I thought that there was something wrong with me, that I was somehow defective, until I found out that I have SPD and its just the way I'm built. I need some time alone ... in fact LOTS of time alone and being with people except perhaps my boyfriend is always tough.
The holidays are horrible for this. All those parties, all that forced interaction with people you don't care about and yet that you have to be nice with because they're "family".
Frankly, even with lots of therapy I haven't been able to be true with my family and maybe thats ok ... maybe they wouldn't be able to take who I really am ... maybe it would hurt their feelings ... so instead I try to not feel guilty about putting up a facade. Its my protection, my way of dealing with things and its ok to protect yourself.

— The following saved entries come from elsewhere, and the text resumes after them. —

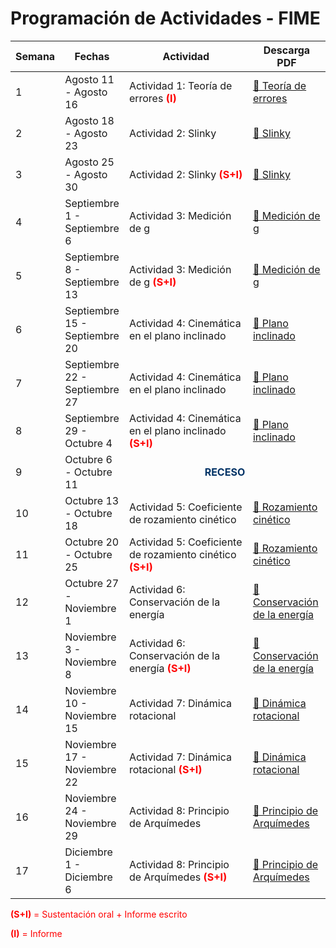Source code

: <h1>Programación de Actividades - FIME</h1>

<table>
  <thead>
    <tr>
      <th style="width: 7%;">Semana</th>
      <th style="width: 20%;">Fechas</th>
      <th style="width: 48%;">Actividad</th>
      <th style="width: 25%;">Descarga PDF</th>
    </tr>
  </thead>
  <tbody>
    <tr>
      <td>1</td>
      <td>Agosto 11 - Agosto 16</td>
      <td>Actividad 1: Teoría de errores <span style="color:red; font-weight:bold;">(I)</span></td>
      <td><a href="TeoriaErrores.pdf">📎 Teoría de errores</a></td>
    </tr>
    <tr>
      <td>2</td>
      <td>Agosto 18 - Agosto 23</td>
      <td>Actividad 2: Slinky</td>
      <td><a href="Slinky.pdf">📎 Slinky</a></td>
    </tr>
    <tr>
      <td>3</td>
      <td>Agosto 25 - Agosto 30</td>
      <td>Actividad 2: Slinky <span style="color:red; font-weight:bold;">(S+I)</span></td>
      <td><a href="Slinky.pdf">📎 Slinky</a></td>
    </tr>
    <tr>
      <td>4</td>
      <td>Septiembre 1 - Septiembre 6</td>
      <td>Actividad 3: Medición de g</td>
      <td><a href="Medicion_g.pdf">📎 Medición de g</a></td>
    </tr>
    <tr>
      <td>5</td>
      <td>Septiembre 8 - Septiembre 13</td>
      <td>Actividad 3: Medición de g <span style="color:red; font-weight:bold;">(S+I)</span></td>
      <td><a href="Medicion_g.pdf">📎 Medición de g</a></td>
    </tr>
    <tr>
      <td>6</td>
      <td>Septiembre 15 - Septiembre 20</td>
      <td>Actividad 4: Cinemática en el plano inclinado</td>
      <td><a href="CinematicaPlanoInclinado.pdf">📎 Plano inclinado</a></td>
    </tr>
    <tr>
      <td>7</td>
      <td>Septiembre 22 - Septiembre 27</td>
      <td>Actividad 4: Cinemática en el plano inclinado</td>
      <td><a href="CinematicaPlanoInclinado.pdf">📎 Plano inclinado</a></td>
    </tr>
    <tr>
      <td>8</td>
      <td>Septiembre 29 - Octubre 4</td>
      <td>Actividad 4: Cinemática en el plano inclinado <span style="color:red; font-weight:bold;">(S+I)</span></td>
      <td><a href="CinematicaPlanoInclinado.pdf">📎 Plano inclinado</a></td>
    </tr>
    <tr>
      <td>9</td>
      <td>Octubre 6 - Octubre 11</td>
      <td colspan="2" style="text-align: center; color: #003366; font-weight: bold;">
        RECESO
      </td>
    </tr>
    <tr>
      <td>10</td>
      <td>Octubre 13 - Octubre 18</td>
      <td>Actividad 5: Coeficiente de rozamiento cinético</td>
      <td><a href="RozamientoCinetico.pdf">📎 Rozamiento cinético</a></td>
    </tr>
    <tr>
      <td>11</td>
      <td>Octubre 20 - Octubre 25</td>
      <td>Actividad 5: Coeficiente de rozamiento cinético <span style="color:red; font-weight:bold;">(S+I)</span></td>
      <td><a href="RozamientoCinetico.pdf">📎 Rozamiento cinético</a></td>
    </tr>
    <tr>
      <td>12</td>
      <td>Octubre 27 - Noviembre 1</td>
      <td>Actividad 6: Conservación de la energía</td>
      <td><a href="ConservacionEnergia.pdf">📎 Conservación de la energía</a></td>
    </tr>
    <tr>
      <td>13</td>
      <td>Noviembre 3 - Noviembre 8</td>
      <td>Actividad 6: Conservación de la energía <span style="color:red; font-weight:bold;">(S+I)</span></td>
      <td><a href="ConservacionEnergia.pdf">📎 Conservación de la energía</a></td>
    </tr>
    <tr>
      <td>14</td>
      <td>Noviembre 10 - Noviembre 15</td>
      <td>Actividad 7: Dinámica rotacional</td>
      <td><a href="DinamicaRotacional.pdf">📎 Dinámica rotacional</a></td>
    </tr>
    <tr>
      <td>15</td>
      <td>Noviembre 17 - Noviembre 22</td>
      <td>Actividad 7: Dinámica rotacional <span style="color:red; font-weight:bold;">(S+I)</span></td>
      <td><a href="DinamicaRotacional.pdf">📎 Dinámica rotacional</a></td>
    </tr>
    <tr>
      <td>16</td>
      <td>Noviembre 24 - Noviembre 29</td>
      <td>Actividad 8: Principio de Arquímedes</td>
      <td><a href="Arquimedes.pdf">📎 Principio de Arquímedes</a></td>
    </tr>
    <tr>
      <td>17</td>
      <td>Diciembre 1 - Diciembre 6</td>
      <td>Actividad 8: Principio de Arquímedes <span style="color:red; font-weight:bold;">(S+I)</span></td>
      <td><a href="Arquimedes.pdf">📎 Principio de Arquímedes</a></td>
    </tr>
  </tbody>
</table>

<p style="color:red;"><strong>(S+I)</strong> = Sustentación oral + Informe escrito</p>
<p style="color:red;"><strong>(I)</strong> = Informe</p>
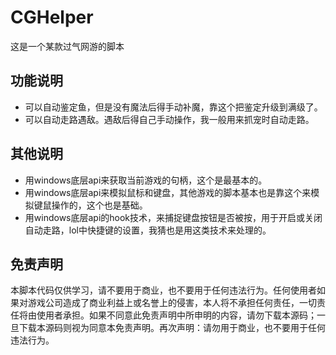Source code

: # CGHelper
这是一个某款过气网游的脚本

## 功能说明
* 可以自动鉴定鱼，但是没有魔法后得手动补魔，靠这个把鉴定升级到满级了。
* 可以自动走路遇敌。遇敌后得自己手动操作，我一般用来抓宠时自动走路。

## 其他说明
* 用windows底层api来获取当前游戏的句柄，这个是最基本的。
* 用windows底层api来模拟鼠标和键盘，其他游戏的脚本基本也是靠这个来模拟键鼠操作的，这个也是基础。
* 用windows底层api的hook技术，来捕捉键盘按钮是否被按，用于开启或关闭自动走路，lol中快捷键的设置，我猜也是用这类技术来处理的。

## 免责声明
本脚本代码仅供学习，请不要用于商业，也不要用于任何违法行为。任何使用者如果对游戏公司造成了商业利益上或名誉上的侵害，本人将不承担任何责任，一切责任将由使用者承担。如果不同意此免责声明中所申明的内容，请勿下载本源码；一旦下载本源码则视为同意本免责声明。再次声明：请勿用于商业，也不要用于任何违法行为。
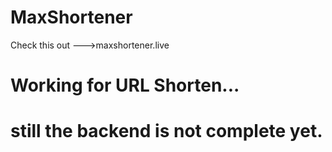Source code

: # MaxShortener

Check  this out --->maxshortener.live



# Working for URL Shorten...

# still the backend is not complete yet.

I'm also learning the fine art of training people not to bother me (phone, asking me to visit, etc.) and finding ways out of those nasty family affairs that I loathe so much. Its also ok to make vague excuses like "sorry, I have something planned" ... people don't need to know ... in fact its none of their business if what you have planned is going out or just staying in bed reading a book.
Think of yourself ... you are the most important person to you ... and if not you probably should be. Protect yourself ... find the armor that will suit you and then maybe you can find ways to accomodate the needs of others.
Sometimes its very healthy to be a bit selfish.